Se rieron cuando abrí mi regalo "barato": sin diamantes, sin bolso de diseñador, solo un pequeño estuche de terciopelo con el escudo de la universidad. Mi madre sonrió con sorna. Mi hermanastro lo llamó falso. Mi padrastro intentó apartarlo como si yo fuera la vergüenza de su mesa. Entonces puse la llave sobre el mantel. La tarjeta negra. La escritura. La carta del fondo. Y su historia perfecta empezó a salir a la luz pública.

"No", dije, serena como una espada. "Esto es para ella".

Mi madre miró el sobre como si fuera a explotar.

"¿Qué es?", susurró.

"Ábrelo".

Con cincuenta pares de ojos apretándose contra ella, no tuvo otra opción.

Le temblaban los dedos al desdoblar la única página del interior.

Era breve. Directa. Sin dramatismo. Solo consecuencias.

Sus ojos recorrían línea por línea, y su rostro cambiaba con cada frase.

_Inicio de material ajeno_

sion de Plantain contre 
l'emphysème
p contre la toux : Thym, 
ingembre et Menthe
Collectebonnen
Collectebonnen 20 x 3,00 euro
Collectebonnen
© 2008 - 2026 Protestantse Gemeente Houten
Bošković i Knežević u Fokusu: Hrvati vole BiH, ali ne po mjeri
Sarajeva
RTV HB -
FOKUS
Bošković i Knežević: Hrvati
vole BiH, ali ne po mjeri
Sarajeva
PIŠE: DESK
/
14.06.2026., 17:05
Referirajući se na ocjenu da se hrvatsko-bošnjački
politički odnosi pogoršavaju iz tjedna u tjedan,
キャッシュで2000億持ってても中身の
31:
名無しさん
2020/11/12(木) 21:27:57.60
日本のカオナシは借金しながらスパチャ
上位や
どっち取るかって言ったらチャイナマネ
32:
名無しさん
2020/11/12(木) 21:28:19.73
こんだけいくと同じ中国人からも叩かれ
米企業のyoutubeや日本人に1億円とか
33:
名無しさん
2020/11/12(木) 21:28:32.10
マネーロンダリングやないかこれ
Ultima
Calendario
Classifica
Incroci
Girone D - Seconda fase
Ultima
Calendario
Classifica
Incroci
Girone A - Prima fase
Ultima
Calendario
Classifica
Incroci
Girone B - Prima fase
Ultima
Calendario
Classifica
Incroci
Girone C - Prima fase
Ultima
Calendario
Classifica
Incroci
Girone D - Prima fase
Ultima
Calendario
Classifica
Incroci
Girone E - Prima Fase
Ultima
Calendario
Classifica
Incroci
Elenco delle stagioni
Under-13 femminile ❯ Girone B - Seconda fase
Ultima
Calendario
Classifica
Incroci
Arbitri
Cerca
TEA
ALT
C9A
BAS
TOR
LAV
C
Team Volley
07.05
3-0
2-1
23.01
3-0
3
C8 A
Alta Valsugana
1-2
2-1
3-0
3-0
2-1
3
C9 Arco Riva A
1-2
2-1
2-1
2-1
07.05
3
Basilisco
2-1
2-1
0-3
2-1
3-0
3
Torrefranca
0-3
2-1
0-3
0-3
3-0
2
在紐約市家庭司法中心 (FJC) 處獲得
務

El silencio que siguió no fue elegante.

Fue brutal.

Dylan palideció.

"¿Fondo?", preguntó con voz entrecortada, volviéndose hacia Richard. "¿Qué fondo?".

Richard lo miró con los ojos muy abiertos.

Así que Dylan no lo sabía.

Y mi madre tampoco, no así, no con la puerta cerrada de golpe bajo la tinta.

Mi madre alzó la mirada hacia la mía, con el miedo desbordante.

"Tessa...", susurró, con la voz quebrada por primera vez en mi vida. "Yo... hice lo que pude".

Solté una risa breve y sin alegría.

"No", dije. "Hiciste lo que quisiste. Y lo que querías era empezar de nuevo... sin mí".

Richard dio un paso al frente, y la urgencia sustituyó a la arrogancia.

“Quizás fuimos duros”, dijo rápidamente. “Pero se puede arreglar. Somos familia”.

La palabra “familia” me sonó a dinero falso.